An estimated 20,000 Palestinians had already been killed in Gaza amid Israel’s retaliatory response to the Oct. 7 attack (that number now exceeds 30,000) and 2 million had been displaced. Global observers had begun to call Israel’s incursion into Gaza a genocide and yet the Israeli military was pushing forward, reducing everything in its wake — apartment buildings, schools, mosques — to rubble.
“Every parent tells their children, ‘When you are 18 you won’t have to go to the army because we will not need an army because there will be peace,’” a man named Elad Kedar told me. “My parents told me this, and their parents told them. And we told our children.” He smiled ruefully. “We had that hope.”
Mostly, what people wanted was the return of the hostages. When I arrived, a cease-fire had just ended during which 105 hostages were released. Another 130 remain in captivity. The thought of them being trapped somewhere in Gaza seemed unbearable.
Today, Be’eri is in ruins. Where homes once stood, craters gape in the dirt. Bullet holes are everywhere: riddling refrigerators, pockmarking exterior walls, even shredding Israeli flags and picnic umbrellas. Houses have been reduced to charred husks. In one safe room I entered, everything was black, even a children’s white teddy bear covered in soot. Walls and floors were still thickly smeared with blood in some homes.
In the first week after the attacks, Uri slept in the hotel where his mother had been sent to in Tel Aviv (his father was sent to the Dead Sea resort, with most of the other kibbutz members). Uri said he still visits his mother every few days at the hotel, and every few weeks he goes down to the Dead Sea to see his dad and other kibbutz members.
He’s been back to his mother’s home in Be’eri four times, the first time with the army, just two weeks after the attack, to assess the wreckage. While the home sustained some fire damage, and his mother lost valuable jewelry, the home is largely intact. His father’s home is also in decent shape, although both need repairs before they will be livable.

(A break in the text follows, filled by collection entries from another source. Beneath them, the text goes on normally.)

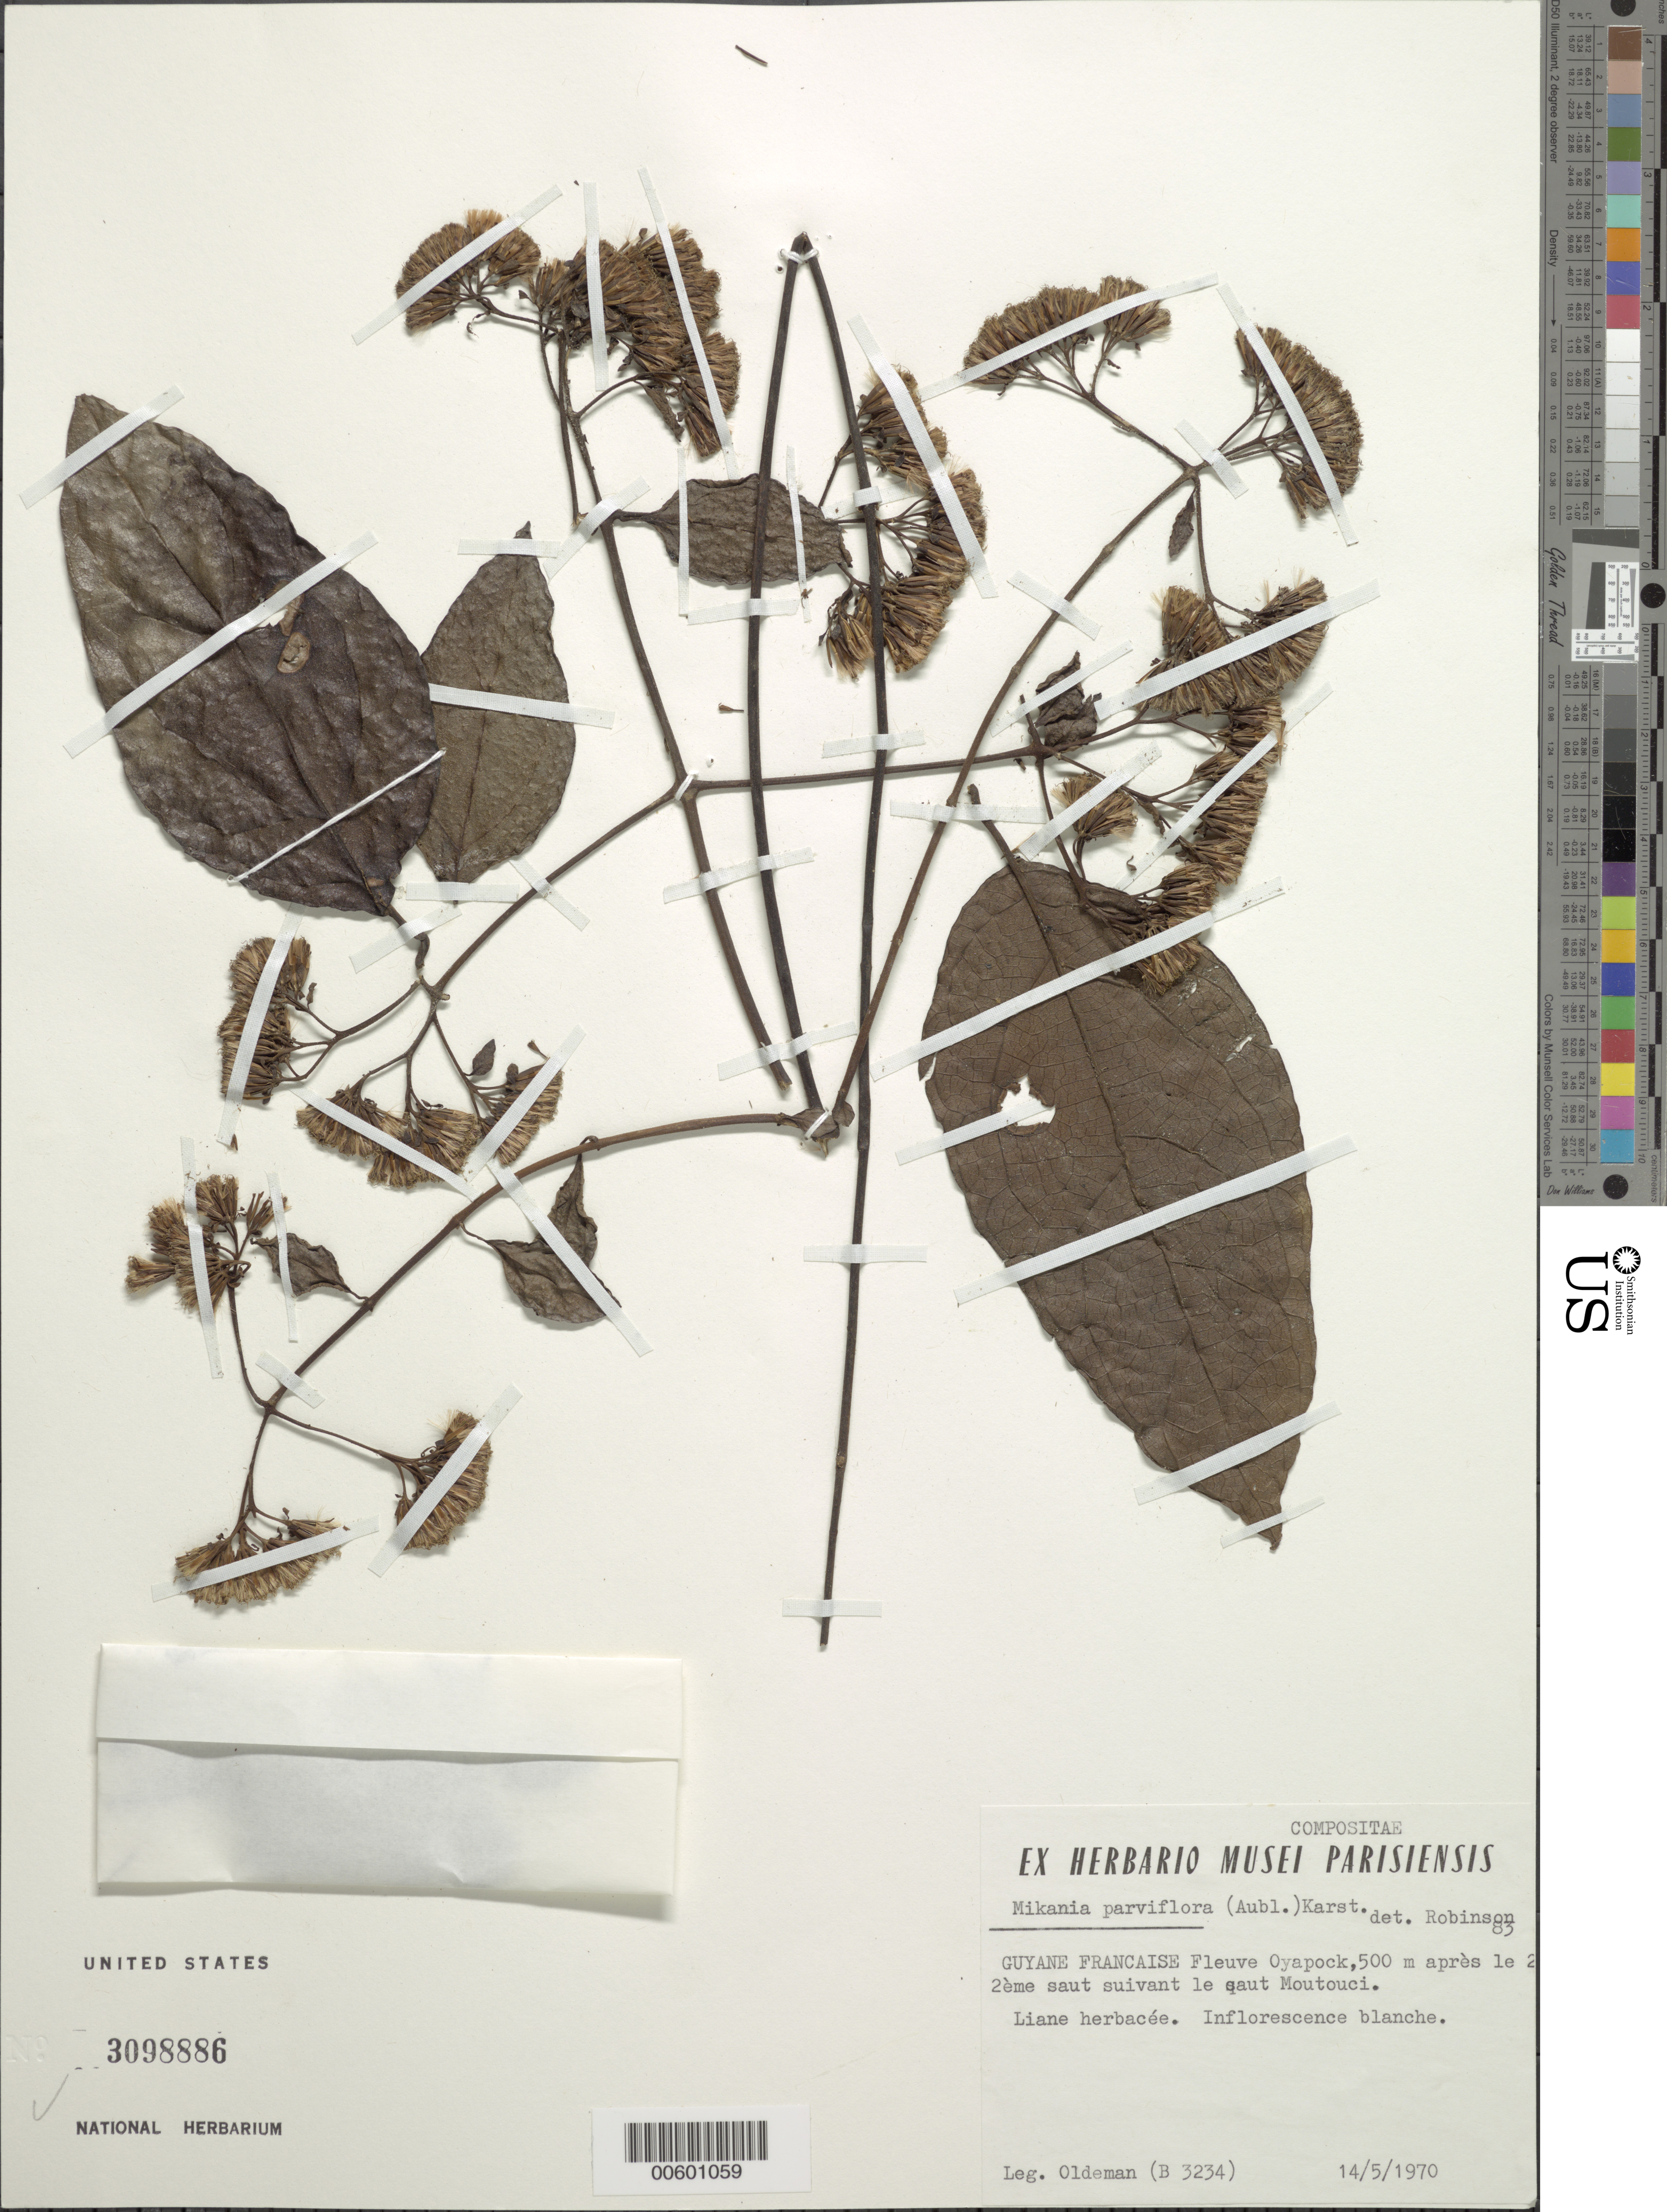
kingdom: Plantae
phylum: Tracheophyta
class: Magnoliopsida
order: Asterales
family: Asteraceae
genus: Mikania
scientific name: Mikania parviflora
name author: (Aubl.) H. Karst.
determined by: Robinson, Harold E., (US)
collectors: R. Oldeman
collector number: B 3234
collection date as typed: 14-May-70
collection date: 1970-05-14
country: French Guiana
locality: Fleuve Oyapock, 500 m apres le 2ème saut après le Saut Moutouci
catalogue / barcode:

The future of the kibbutz is in doubt, however. Most people I met at the Dead Sea told me they planned to go back, but in the ensuing months that resolve seemed to wither. People started leaving the resort in small groups, not to go back to Be’eri, but to start a life elsewhere. And while most do plan to return, they have no idea how long they will have to wait, or if they can ever truly feel safe living next to Gaza.
“We had our life taken from us, even though we are alive,” said Meyrav King. “And we’re really grateful we’re alive, but our life was taken from us. I mean, there’s nothing. It’s not just the house and the stuff in the house. It’s all our memories, our work, our friends, our family.”
The last time I talked to Uri, he stressed the kibbutz wasn’t perfect. I had been asking him about things I had read from obituaries of early members of Be’eri, their memories of gardens of oleander and falling asleep in orchards of peaches and plums. He grinned and shook his head gently. It wasn’t all chasing lizards and butterflies and looking at the stars, he told me. As children they could be a “bit nasty.”
And yet, when I asked him how he will remember Be’eri, he closed his eyes and a smile spread across his face. “There’s this time of year in Israel when the orange blossoms open and for some reason you can smell it across the whole country. And then the bees come, and you can hear the bees, and then the birds. In the kibbutz, that meant the arrival of summer, and that meant the swimming pool. Those long summer days.”